WHAT TO DO: Return, unchanged, everything in the records below from the very start down to the line containing "picture [118, 118, 1123, 743]", including both ends.

[Element and box listings]
===

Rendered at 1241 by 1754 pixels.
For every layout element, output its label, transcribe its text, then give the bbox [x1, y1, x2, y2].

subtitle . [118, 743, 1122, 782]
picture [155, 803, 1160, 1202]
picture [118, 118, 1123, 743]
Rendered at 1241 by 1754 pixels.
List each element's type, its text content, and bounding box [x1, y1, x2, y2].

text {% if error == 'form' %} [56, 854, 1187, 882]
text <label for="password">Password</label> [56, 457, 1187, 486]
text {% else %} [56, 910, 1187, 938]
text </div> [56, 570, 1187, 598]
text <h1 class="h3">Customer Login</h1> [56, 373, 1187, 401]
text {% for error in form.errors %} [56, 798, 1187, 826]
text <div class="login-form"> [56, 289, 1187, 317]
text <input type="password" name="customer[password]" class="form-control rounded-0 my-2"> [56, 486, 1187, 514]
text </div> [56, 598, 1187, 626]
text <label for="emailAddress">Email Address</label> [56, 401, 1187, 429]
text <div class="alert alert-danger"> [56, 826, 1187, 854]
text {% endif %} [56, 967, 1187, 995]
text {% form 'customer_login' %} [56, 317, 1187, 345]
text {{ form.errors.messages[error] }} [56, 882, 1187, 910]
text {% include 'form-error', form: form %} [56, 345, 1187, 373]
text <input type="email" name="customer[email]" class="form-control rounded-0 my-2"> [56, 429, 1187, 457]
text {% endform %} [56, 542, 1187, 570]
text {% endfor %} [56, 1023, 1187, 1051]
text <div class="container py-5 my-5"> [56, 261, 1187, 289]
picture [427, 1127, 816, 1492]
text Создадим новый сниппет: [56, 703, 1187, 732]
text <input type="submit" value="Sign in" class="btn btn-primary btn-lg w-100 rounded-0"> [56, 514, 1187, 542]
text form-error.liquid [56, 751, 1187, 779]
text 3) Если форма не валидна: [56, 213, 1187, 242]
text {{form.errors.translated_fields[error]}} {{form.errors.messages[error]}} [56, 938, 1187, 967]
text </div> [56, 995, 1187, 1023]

===

SOLUTION BELOW:
Rendered at 1241 by 1754 pixels.
For every layout element, output its label, transcribe its text, then give the bbox [x1, y1, x2, y2].

subtitle . [118, 743, 1122, 782]
picture [155, 803, 1160, 1202]
picture [118, 118, 1123, 743]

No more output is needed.